Viví con expectativas positivas el golpe de Estado de 1979, mismas que se truncaron en las semanas y meses siguientes. El asesinato de los jesuitas me sumió en una pesadumbre de la cual tardé varios años en salir. Cuando repaso mis vivencias de aquellos días, me veo caminando hacia la UCA, en pleno 16 de noviembre, en busca de una respuesta a los rumores que circulan en la calle: “dicen que han matado a los jesuitas”, “dicen que han matado a Ellacuría”. Recuerdo no dar crédito a esos rumores y decirle a mi familia, para tranquilizarla: “Ellacuría anda por España, es seguro que lo han confundido con el P. Rogelio Pedraz”. No era así: en efecto, mi profesor de filosofía había sido vilmente asesinado.
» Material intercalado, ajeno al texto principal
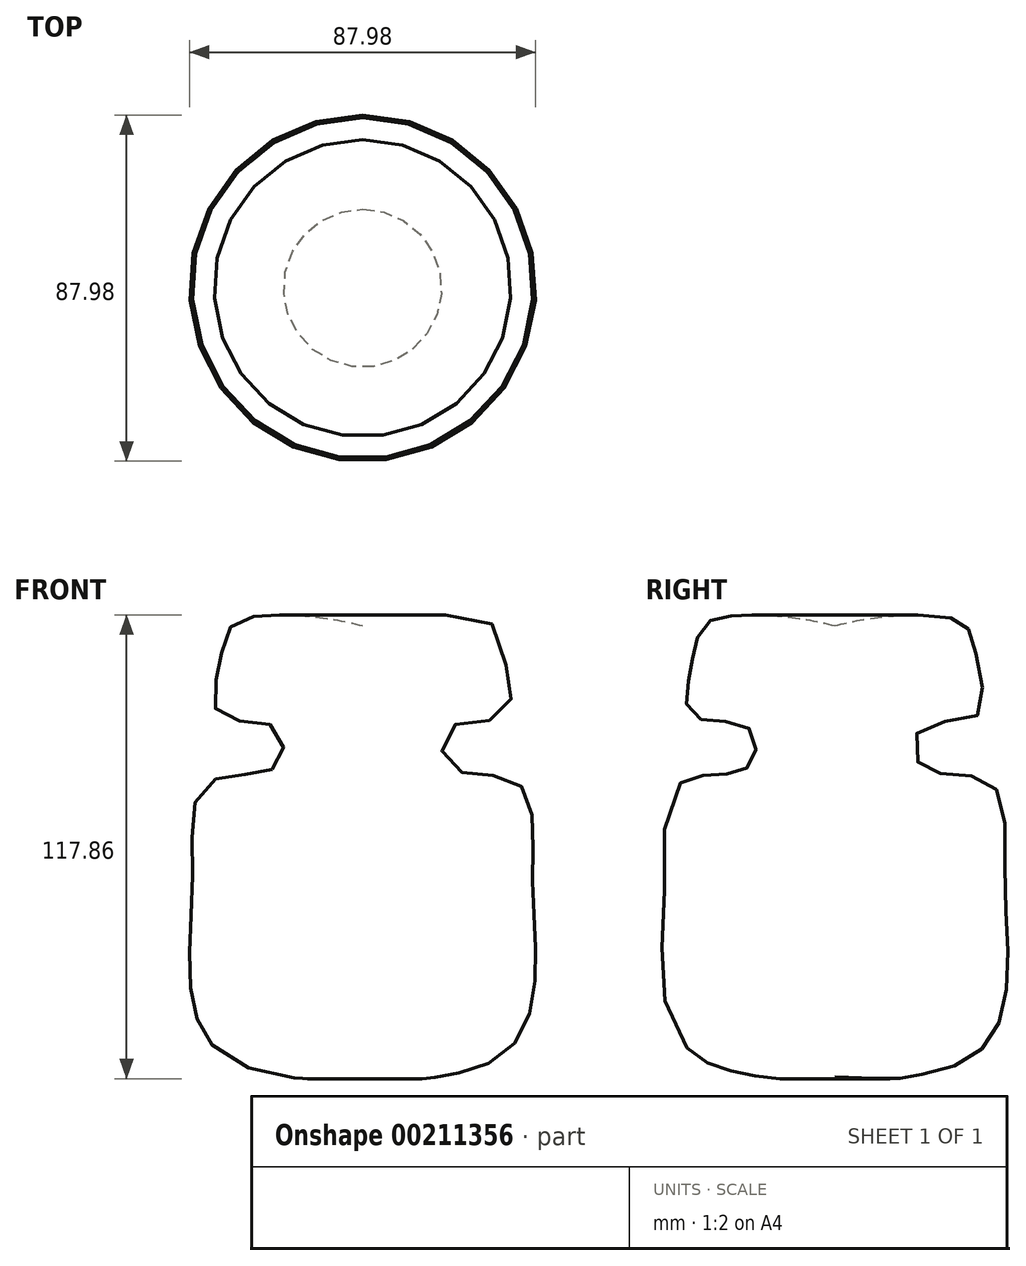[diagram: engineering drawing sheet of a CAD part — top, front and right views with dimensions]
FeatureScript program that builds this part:
annotation { "Feature Type Name" : "Feature", "Feature Type Description" : "" }
export const myFeature = defineFeature(function(context is Context, id is Id, definition is map)
    precondition{}
    {
        {
            var Q0;
            Q0=qCreatedBy(makeId("Right.planeOp"),FACE);
            var sketch = newSketch(context, id + "F0", { "sketchPlane" : qUnion([Q0])});
            skLineSegment(sketch, "E0", {"start": v(0, 57.2) * mm, "end": v(0, -52.97) * mm});
            skSolve(sketch);
        }
        {
            var Q0;
            Q0=qCreatedBy(makeId("Right.planeOp"),FACE);
            var sketch = newSketch(context, id + "F1", { "sketchPlane" : qUnion([Q0])});
            skLineSegment(sketch, "E1", {"start": v(0, 58.22) * mm, "end": v(0, -53.58) * mm});
            skSolve(sketch);
        }
        {
            var Q0;
            Q0=qCreatedBy(makeId("Right.planeOp"),FACE);
            var sketch = newSketch(context, id + "F2", { "sketchPlane" : qUnion([Q0])});
            skFitSpline(sketch, "E2", {"points": [v(-17.35, 36.02) * mm, v(5.65, 51.56) * mm, v(40.36, 42.48) * mm, v(49.64, 33) * mm, v(43.38, 25.73) * mm, v(42.98, 14.43) * mm, v(42.58, 8.78) * mm, v(47.02, -1.92) * mm, v(39.95, -15.84) * mm, v(34.1, -31.38) * mm, v(31.08, -49.54) * mm, v(-11.5, -50.35) * mm, v(-24.21, -45.3) * mm, v(-24.01, -45.3) * mm], "startDerivative": vector(193, 199.9) * mm, "endDerivative": vector(31.13, -4.16) * mm});
            skLineSegment(sketch, "E3", {"start": v(0, 54.58) * mm, "end": v(0, -55.6) * mm});
            skSolve(sketch);
        }
        {
            var Q0;
            {var subQ0=sQuery(id+"F2.wireOp",EDGE,"E3");var subQ1=sQuery(id+"F2.wireOp",EDGE,"E2");var subQ2=makeQuery(id+"F2.imprint","INTERSECT",VERTEX,{"disambiguationData":[OD(0.0)],"derivedFrom":[subQ1,subQ0]});Q0=makeQuery(id+"F2.imprint","IMPRINT",FACE,{"disambiguationData":[TD([[makeQuery(id+"F2.imprint","IMPRINT",EDGE,{"disambiguationData":[TD([[subQ2,1.0]])],"derivedFrom":subQ1}),-1.0]])]});}
            var Q1;
            Q1=sQuery(id+"F2.wireOp",EDGE,"E3");
            revolve(context, id + "F3", {"entities" : qUnion([Q0]), "axis" : qUnion([Q1]), "revolveType" : RevolveType.FULL});
        }
        {
            var Q0;
            Q0=makeQuery(id+"F3.opRevolve","SWEPT_BODY",BODY,{"disambiguationData":[OSD([sQuery(id+"F2.wireOp",EDGE,"E2"),sQuery(id+"F2.wireOp",EDGE,"E3")])]});
            deleteBodies(context, id + "F4", {"entities" : qUnion([Q0])});
        }
        {
            var Q0;
            Q0=qCreatedBy(makeId("Right.planeOp"),FACE);
            var sketch = newSketch(context, id + "F5", { "sketchPlane" : qUnion([Q0])});
            skFitSpline(sketch, "E4", {"points": [v(-2.62, 56.8) * mm, v(11.1, 59.63) * mm, v(28.86, 59.63) * mm, v(33.9, 56.6) * mm, v(36.52, 46.92) * mm, v(36.12, 34.6) * mm, v(22, 31.58) * mm, v(21.6, 22.1) * mm, v(31.08, 19.67) * mm, v(41.17, 15.64) * mm, v(43.18, -4.94) * mm, v(44, -27.75) * mm, v(41.37, -44.1) * mm, v(32.7, -53.37) * mm, v(19.78, -57) * mm, v(14.53, -57.61) * mm, v(-4.04, -57.2) * mm, v(-22, -57) * mm, v(-22.6, -56.4) * mm, v(-22.6, -56.6) * mm], "startDerivative": vector(212.9, 55.1) * mm, "endDerivative": vector(3.38, -40.89) * mm});
            skLineSegment(sketch, "E5", {"start": v(0, 62.45) * mm, "end": v(0, -63.87) * mm});
            skSolve(sketch);
        }
        {
            var Q0;
            {var subQ0=sQuery(id+"F5.wireOp",EDGE,"E5");var subQ1=sQuery(id+"F5.wireOp",EDGE,"E4");var subQ2=makeQuery(id+"F5.imprint","INTERSECT",VERTEX,{"disambiguationData":[OD(0.0)],"derivedFrom":[subQ1,subQ0]});Q0=makeQuery(id+"F5.imprint","IMPRINT",FACE,{"disambiguationData":[TD([[makeQuery(id+"F5.imprint","IMPRINT",EDGE,{"disambiguationData":[TD([[subQ2,1.0]])],"derivedFrom":subQ1}),-1.0]])]});}
            var Q1;
            Q1=sQuery(id+"F5.wireOp",EDGE,"E5");
            revolve(context, id + "F6", {"entities" : qUnion([Q0]), "axis" : qUnion([Q1]), "revolveType" : RevolveType.FULL});
        }
    });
Y con él mi otro querido profesor de también de filosofía: Amando López. Como ya dije, fueron asesinados otros compañeros suyos, y Elba y Celina Ramos. Pero con Amando y Ellacuría tuve una relación de apego más estrecha.
Pienso a menudo en ambos, aunque lo hago más en noviembre. Nostalgia, le dicen algunos. Yo: recuerdo agradecido. Tenían un talante distinto, y cada uno de ellos me dejó enseñanzas bien suyas. Ellacuría, el afán de nunca dejar de conocer y de hacer del conocimiento un bien social. Amando, la importancia del silencio y la ternura en el trato con los demás. Los dos me ayudaron a madurar y a crecer como persona y como ser humano. Ellacuría siempre buscó nuevas rutas para El Salvador. Siempre creyó que un país distinto y mejor era posible, incluso cuando la guerra asolaba a las comunidades de Chalatenango, Morazán, San Vicente y Guazapa. Pese a lo que significó para mí su asesinato, suscribí esa misma creencia durante las dos décadas siguientes.
Sin embargo, he visto cómo se han ido abortando las oportunidades para cambiar de rumbo y situar al país en una trayectoria mucho más beneficiosa para su gente. Definitivamente, El Salvador podría ser mejor, mucho mejor, de lo que es. No creo vivir en el mejor de los mundos posibles, por más que haya quienes insistan en que aquí se vive en el paraíso. Miro a mi alrededor y lo que encuentro es deterioro moral y material. Eso no es lo peor: lo peor es que no veo opciones posibles, sino una ruta ya transitada hasta el cansancio. Quizás me equivoco y sí hay opciones; quizás sí hay caminos distintos y mejores que los que nos trajeron hasta (y nos mantienen) acá. Quizás de lo que se trata es de avizorar esos caminos, de explorarlos con la inteligencia y la razón crítica.
Soy un pesimista. Al serlo, traiciono algo que me enseñó Ellacuría: a tener esperanza contra toda esperanza. A menudo me pregunto qué diría él de El Salvador actual o qué diría de la su querida UCA. Francamente no lo sé. Pero me lo imagino mirando con fina ironía a quienes, además no reparar en el desastre que están creando, piensan que tienen el control de todo lo que les rodea, y diciéndose y diciéndome: “Luis Armando, la grandeza que estos presumen es sólo vana ilusión”.